• [Texte de la page]:
/---
Jean-Luc Mélenchon avait en effet, écrit sur X (ex-Twitter), en parlant de Ruth Elkrief : "Manipulatrice. Si on n’injurie pas les musulmans, cette fanatique s’indigne. [...] Elkrief réduit toute la vie politique à son mépris des musulmans". Ce qui avait amené les ministre de l’Intérieur à accorder une protection policière à Ruth Elkrief. Et tout aussitôt, les journalistes et personnalités politiques de s’enflammer contre Jean-Luc Mélenchon.
Je ne prends ici que les 40 dernières secondes de l’interview, celles qui sont disponibles sur tous les liens Internet.
Amandine Begot : "Il est allé trop loin ?"
\---
• [Données fournies]:
/---
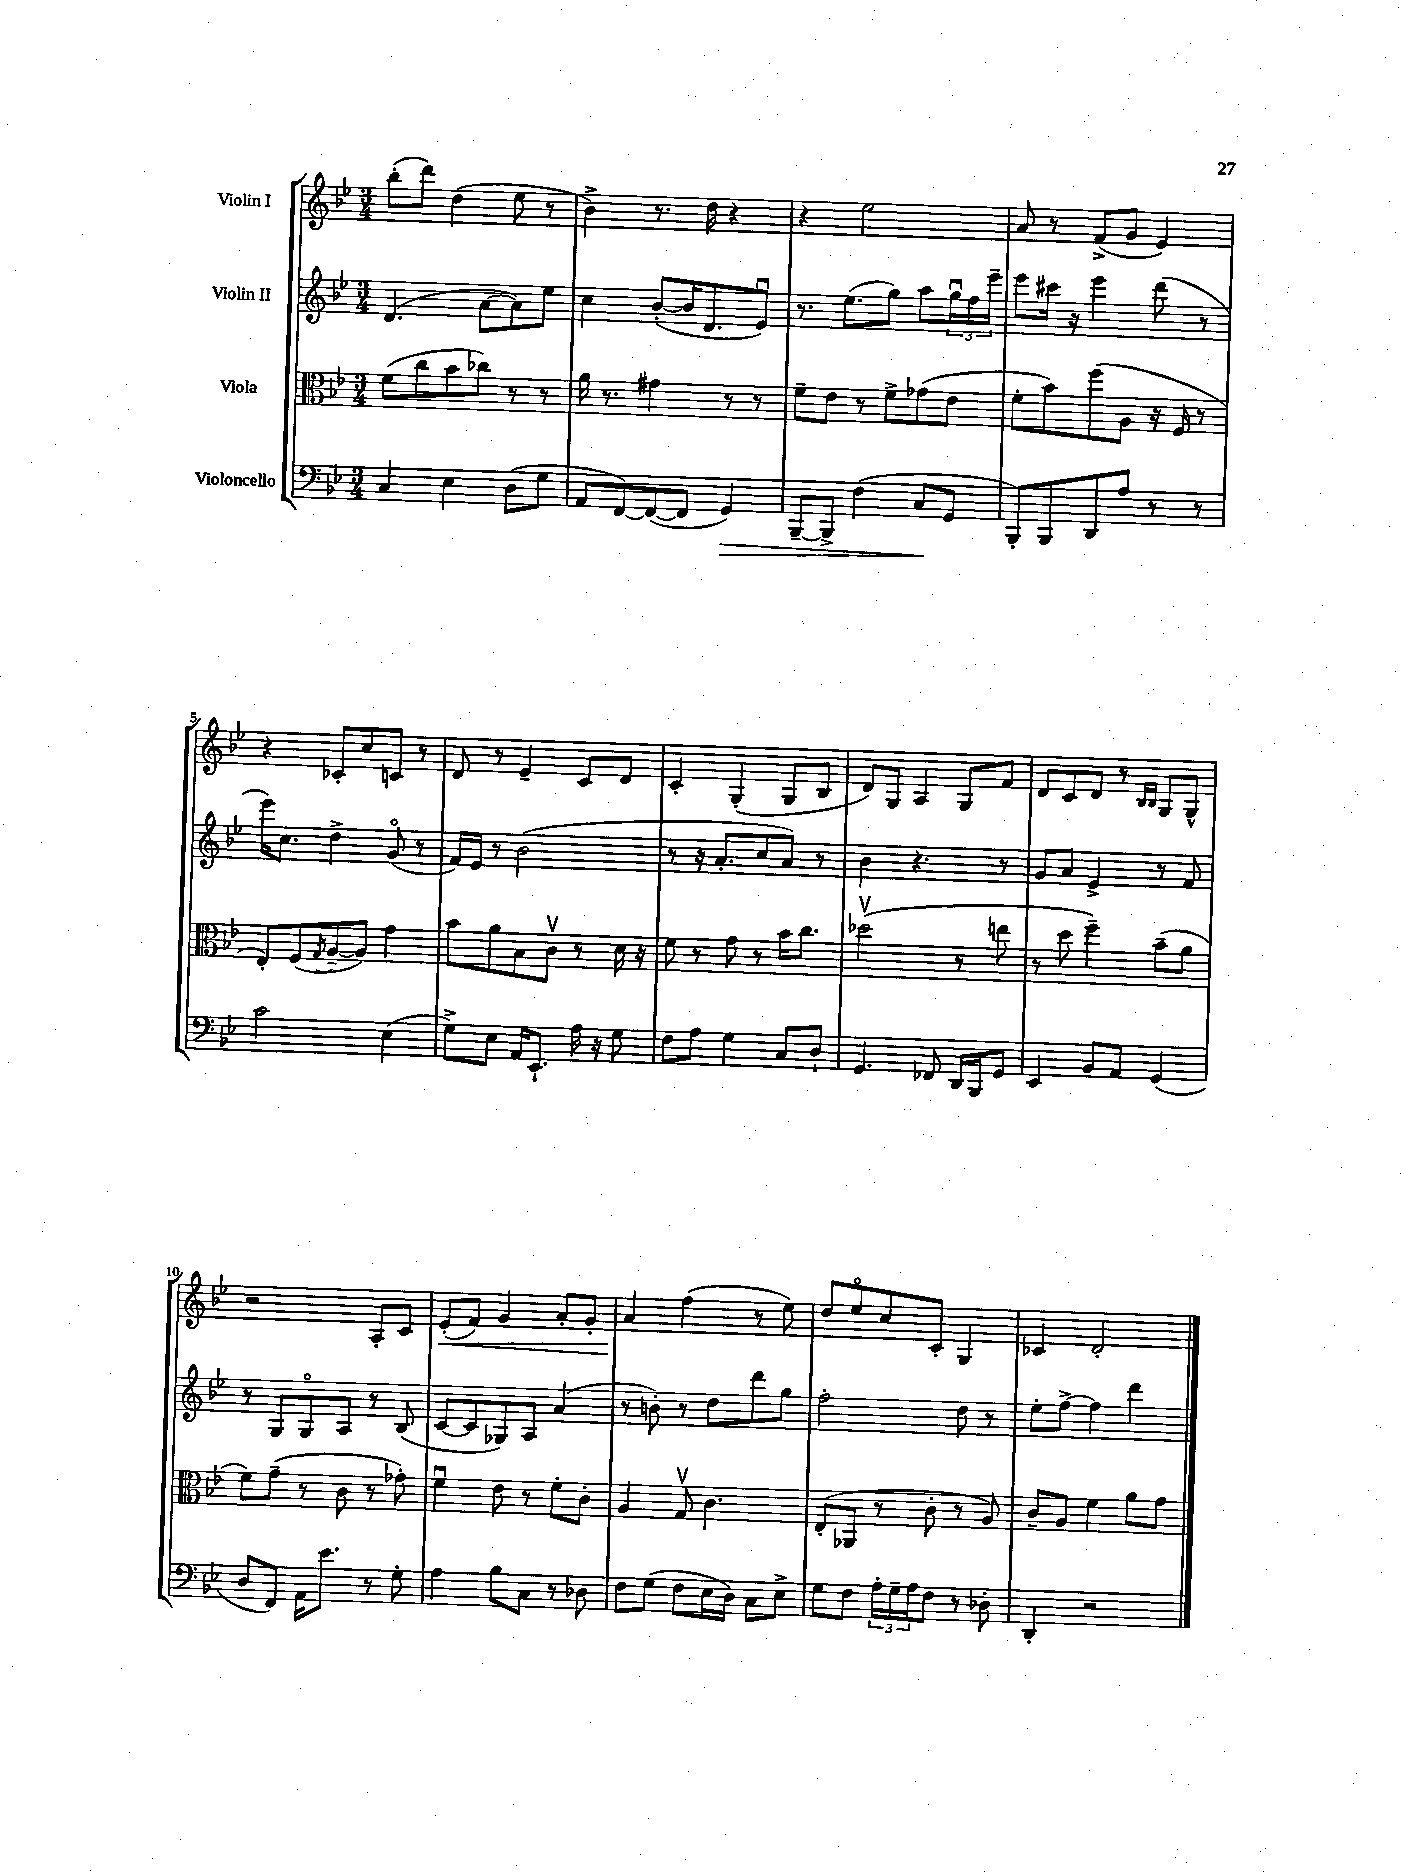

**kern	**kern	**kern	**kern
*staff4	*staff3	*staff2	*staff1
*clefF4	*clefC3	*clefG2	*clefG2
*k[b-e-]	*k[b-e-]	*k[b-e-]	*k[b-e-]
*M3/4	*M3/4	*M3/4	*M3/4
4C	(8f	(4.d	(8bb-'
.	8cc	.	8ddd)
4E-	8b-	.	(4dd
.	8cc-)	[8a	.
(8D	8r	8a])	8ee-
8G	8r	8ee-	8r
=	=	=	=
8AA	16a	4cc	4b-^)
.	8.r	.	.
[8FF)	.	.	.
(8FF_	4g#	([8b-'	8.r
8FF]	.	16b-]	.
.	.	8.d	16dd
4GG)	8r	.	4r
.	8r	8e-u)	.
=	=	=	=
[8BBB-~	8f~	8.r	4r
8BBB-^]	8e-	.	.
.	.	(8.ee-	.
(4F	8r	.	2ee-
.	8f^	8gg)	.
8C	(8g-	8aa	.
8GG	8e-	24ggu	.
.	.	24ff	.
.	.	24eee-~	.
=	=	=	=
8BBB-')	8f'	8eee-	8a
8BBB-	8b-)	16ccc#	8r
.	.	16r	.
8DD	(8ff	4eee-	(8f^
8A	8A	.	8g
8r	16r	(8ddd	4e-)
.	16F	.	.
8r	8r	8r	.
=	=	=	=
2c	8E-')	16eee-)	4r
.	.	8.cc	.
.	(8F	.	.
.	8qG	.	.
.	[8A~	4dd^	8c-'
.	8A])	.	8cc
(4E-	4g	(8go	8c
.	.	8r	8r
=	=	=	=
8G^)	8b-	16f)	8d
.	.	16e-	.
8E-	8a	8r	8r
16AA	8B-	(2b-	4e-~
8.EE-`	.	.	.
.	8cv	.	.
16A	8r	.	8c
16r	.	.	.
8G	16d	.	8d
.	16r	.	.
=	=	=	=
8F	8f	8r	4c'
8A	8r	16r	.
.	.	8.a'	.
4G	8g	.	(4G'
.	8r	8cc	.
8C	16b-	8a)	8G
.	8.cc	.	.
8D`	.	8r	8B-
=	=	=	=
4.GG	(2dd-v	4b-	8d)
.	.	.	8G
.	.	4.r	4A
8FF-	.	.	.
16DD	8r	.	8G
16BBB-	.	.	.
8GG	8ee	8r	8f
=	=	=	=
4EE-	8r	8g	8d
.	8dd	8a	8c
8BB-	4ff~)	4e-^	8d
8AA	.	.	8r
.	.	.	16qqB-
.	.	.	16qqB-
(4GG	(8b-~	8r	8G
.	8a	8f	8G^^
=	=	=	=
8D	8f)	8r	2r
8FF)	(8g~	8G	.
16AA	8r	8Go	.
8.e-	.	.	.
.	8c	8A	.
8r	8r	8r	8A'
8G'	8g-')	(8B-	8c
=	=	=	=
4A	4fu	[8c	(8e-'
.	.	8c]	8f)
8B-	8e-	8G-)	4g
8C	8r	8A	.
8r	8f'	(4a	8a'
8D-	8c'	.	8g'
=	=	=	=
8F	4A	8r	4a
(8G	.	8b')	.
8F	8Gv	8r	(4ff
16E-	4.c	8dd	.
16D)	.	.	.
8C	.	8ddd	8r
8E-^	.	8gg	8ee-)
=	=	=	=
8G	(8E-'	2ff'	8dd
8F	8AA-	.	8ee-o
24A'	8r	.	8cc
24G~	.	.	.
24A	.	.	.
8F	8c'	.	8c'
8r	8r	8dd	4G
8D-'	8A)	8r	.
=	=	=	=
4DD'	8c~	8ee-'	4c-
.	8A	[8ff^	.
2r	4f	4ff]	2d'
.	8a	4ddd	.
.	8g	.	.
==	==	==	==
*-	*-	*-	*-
\---
• [Exercices à faire]:
1. Dans l'extrait sur Ruth Elkrief, recopiez tout le passage qui va de "Jean-Luc Mélenchon avait" jusqu'à "contre Jean-Luc Mélenchon.".
2. D'après l'extrait sur Ruth Elkrief, sur quel réseau Jean-Luc Mélenchon a-t-il écrit ses propos visant la journaliste ?

• [Réponses complètes]:
1.
Jean-Luc Mélenchon avait en effet, écrit sur X (ex-Twitter), en parlant de Ruth Elkrief : "Manipulatrice. Si on n’injurie pas les musulmans, cette fanatique s’indigne. [...] Elkrief réduit toute la vie politique à son mépris des musulmans". Ce qui avait amené les ministre de l’Intérieur à accorder une protection policière à Ruth Elkrief. Et tout aussitôt, les journalistes et personnalités politiques de s’enflammer contre Jean-Luc Mélenchon.

2. Sur X (ex-Twitter).